A side note on fares and federal policy
Deep in the weeds of the MBTA’s fare revenue there was a golden egg…
There is another way that the federal government subsidizes transit and that is through the pre-tax deduction for transit fares (and parking at transit lots). While this benefit primarily goes to individuals who work in higher paying jobs whose employers participate in these types of programs, transit agencies benefit as well. I only know the details at the MBTA, and it is worth exploring the COVID impacts and thinking about what changes are needed.
Before COVID the MBTA’s corporate pass program was the golden egg of fare revenue. People could only sign up for monthly passes on a reoccurring basis and the cost was subsidized by the pre-tax payment and often by employers. This allowed the MBTA to set higher commuter rail pass prices. It also meant that often high income riders bought passes for which they didn’t take the number of trips required to break-even at the sticker price. The MBTA got revenue from passes without having to provide all of the capacity they could have represented.
This was equity enhancing only because the MBTA has a weekly bus/subway pass that is roughly ¼ of the monthly to maintain pass access for low-income riders not in the corporate program. And because the agency could use the corporate pass revenue to fund service for the bus/subway pass users riding more than the breakeven point. So commuters (really the federal government and employers) were subsidizing everyday riders.
The COVID pandemic likely killed this golden goose for the MBTA. First, many people turned off their transit payroll deductions during the pandemic and will have to be convinced to resign up. And second, it is likely that some continued remote work will make the monthly pass less attractive, even with the pre-tax benefits. It is also possible that large employers will reduce their subsidies for transit (please don’t).

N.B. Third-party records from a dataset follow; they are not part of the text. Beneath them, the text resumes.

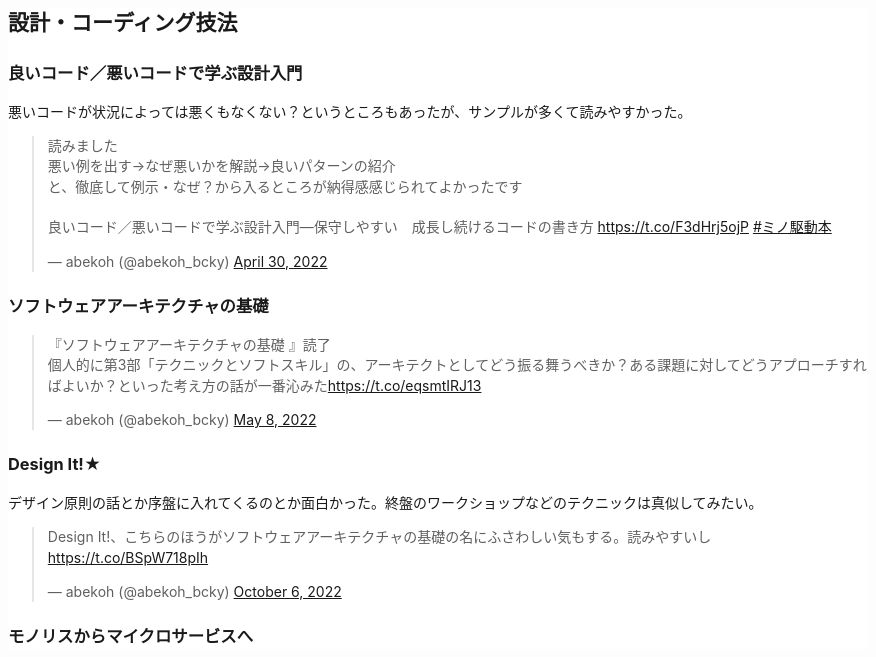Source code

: ## 設計・コーディング技法

### 良いコード／悪いコードで学ぶ設計入門

<iframe sandbox="allow-popups allow-scripts allow-modals allow-forms allow-same-origin" style="width:120px;height:240px;" marginwidth="0" marginheight="0" scrolling="no" frameborder="0" src="//rcm-fe.amazon-adsystem.com/e/cm?lt1=_blank&bc1=000000&IS2=1&bg1=FFFFFF&fc1=000000&lc1=0000FF&t=abekohtech-22&language=ja_JP&o=9&p=8&l=as4&m=amazon&f=ifr&ref=as_ss_li_til&asins=4297127830&linkId=cff074a25f778eb3721d5ea05983d145"></iframe>

悪いコードが状況によっては悪くもなくない？というところもあったが、サンプルが多くて読みやすかった。

<blockquote class="twitter-tweet"><p lang="ja" dir="ltr">読みました<br>悪い例を出す→なぜ悪いかを解説→良いパターンの紹介<br>と、徹底して例示・なぜ？から入るところが納得感感じられてよかったです<br><br>良いコード／悪いコードで学ぶ設計入門―保守しやすい　成長し続けるコードの書き方 <a href="https://t.co/F3dHrj5ojP">https://t.co/F3dHrj5ojP</a> <a href="https://twitter.com/hashtag/%E3%83%9F%E3%83%8E%E9%A7%86%E5%8B%95%E6%9C%AC?src=hash&amp;ref_src=twsrc%5Etfw">#ミノ駆動本</a></p>&mdash; abekoh (@abekoh_bcky) <a href="https://twitter.com/abekoh_bcky/status/1520232770894630912?ref_src=twsrc%5Etfw">April 30, 2022</a></blockquote> <script async src="https://platform.twitter.com/widgets.js" charset="utf-8"></script>

### ソフトウェアアーキテクチャの基礎

<iframe sandbox="allow-popups allow-scripts allow-modals allow-forms allow-same-origin" style="width:120px;height:240px;" marginwidth="0" marginheight="0" scrolling="no" frameborder="0" src="//rcm-fe.amazon-adsystem.com/e/cm?lt1=_blank&bc1=000000&IS2=1&bg1=FFFFFF&fc1=000000&lc1=0000FF&t=abekohtech-22&language=ja_JP&o=9&p=8&l=as4&m=amazon&f=ifr&ref=as_ss_li_til&asins=4873119820&linkId=b80e887d48de8d3fd4a0f3267714272e"></iframe>

<blockquote class="twitter-tweet"><p lang="ja" dir="ltr">『ソフトウェアアーキテクチャの基礎 』読了<br>個人的に第3部「テクニックとソフトスキル」の、アーキテクトとしてどう振る舞うべきか？ある課題に対してどうアプローチすればよいか？といった考え方の話が一番沁みた<a href="https://t.co/eqsmtIRJ13">https://t.co/eqsmtIRJ13</a></p>&mdash; abekoh (@abekoh_bcky) <a href="https://twitter.com/abekoh_bcky/status/1523306772798132224?ref_src=twsrc%5Etfw">May 8, 2022</a></blockquote> <script async src="https://platform.twitter.com/widgets.js" charset="utf-8"></script>

### Design It!★

<iframe sandbox="allow-popups allow-scripts allow-modals allow-forms allow-same-origin" style="width:120px;height:240px;" marginwidth="0" marginheight="0" scrolling="no" frameborder="0" src="//rcm-fe.amazon-adsystem.com/e/cm?lt1=_blank&bc1=000000&IS2=1&bg1=FFFFFF&fc1=000000&lc1=0000FF&t=abekohtech-22&language=ja_JP&o=9&p=8&l=as4&m=amazon&f=ifr&ref=as_ss_li_til&asins=4873118956&linkId=f2b7b718209fe520068243deedb55d27"></iframe>

デザイン原則の話とか序盤に入れてくるのとか面白かった。終盤のワークショップなどのテクニックは真似してみたい。

<blockquote class="twitter-tweet"><p lang="ja" dir="ltr">Design It!、こちらのほうがソフトウェアアーキテクチャの基礎の名にふさわしい気もする。読みやすいし<a href="https://t.co/BSpW718pIh">https://t.co/BSpW718pIh</a></p>&mdash; abekoh (@abekoh_bcky) <a href="https://twitter.com/abekoh_bcky/status/1578038514796888065?ref_src=twsrc%5Etfw">October 6, 2022</a></blockquote> <script async src="https://platform.twitter.com/widgets.js" charset="utf-8"></script>


### モノリスからマイクロサービスへ
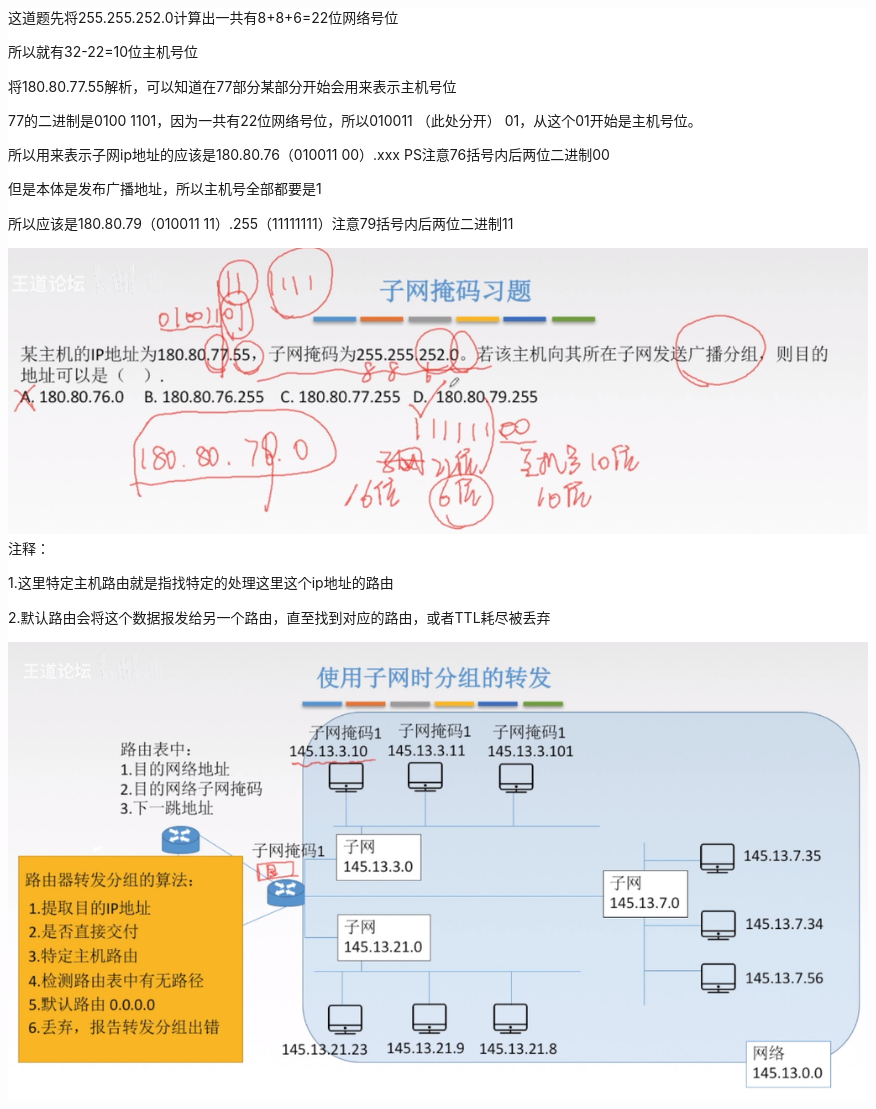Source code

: 这道题先将255.255.252.0计算出一共有8+8+6=22位网络号位

所以就有32-22=10位主机号位

将180.80.77.55解析，可以知道在77部分某部分开始会用来表示主机号位

77的二进制是0100 1101，因为一共有22位网络号位，所以010011 （此处分开） 01，从这个01开始是主机号位。

所以用来表示子网ip地址的应该是180.80.76（010011 00）.xxx PS注意76括号内后两位二进制00

但是本体是发布广播地址，所以主机号全部都要是1

所以应该是180.80.79（010011 11）.255（11111111）注意79括号内后两位二进制11

![子网掩码习题2](网络层/子网掩码习题2.png)
注释：

1.这里特定主机路由就是指找特定的处理这里这个ip地址的路由

2.默认路由会将这个数据报发给另一个路由，直至找到对应的路由，或者TTL耗尽被丢弃

![使用子网时分组的转发](网络层/使用子网时分组的转发.png)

This means even as ridership returns fare revenue could lag behind, thus creating a structural problem if there isn’t a new source of sustainable operating funds. This new source of funds should also be equity enhancing, not higher fares on the remaining riders.
Clearly the MBTA, and other transit agencies previously reliant on pass revenue, have to rethink their fare structures over the next few years, including different products in their corporate programs (will require technology upgrades). It will also be important to make federal and employer transit benefits more available for lower wage workers in industries where remote work isn’t an option.
I would be curious to hear from folks with knowledge of other agencies’ fare mix if there are similar or different concerns about how fare revenue will return. Do people have suggestions about how to make sure the federal transit pre-tax policy remains a useful tool for transit agencies?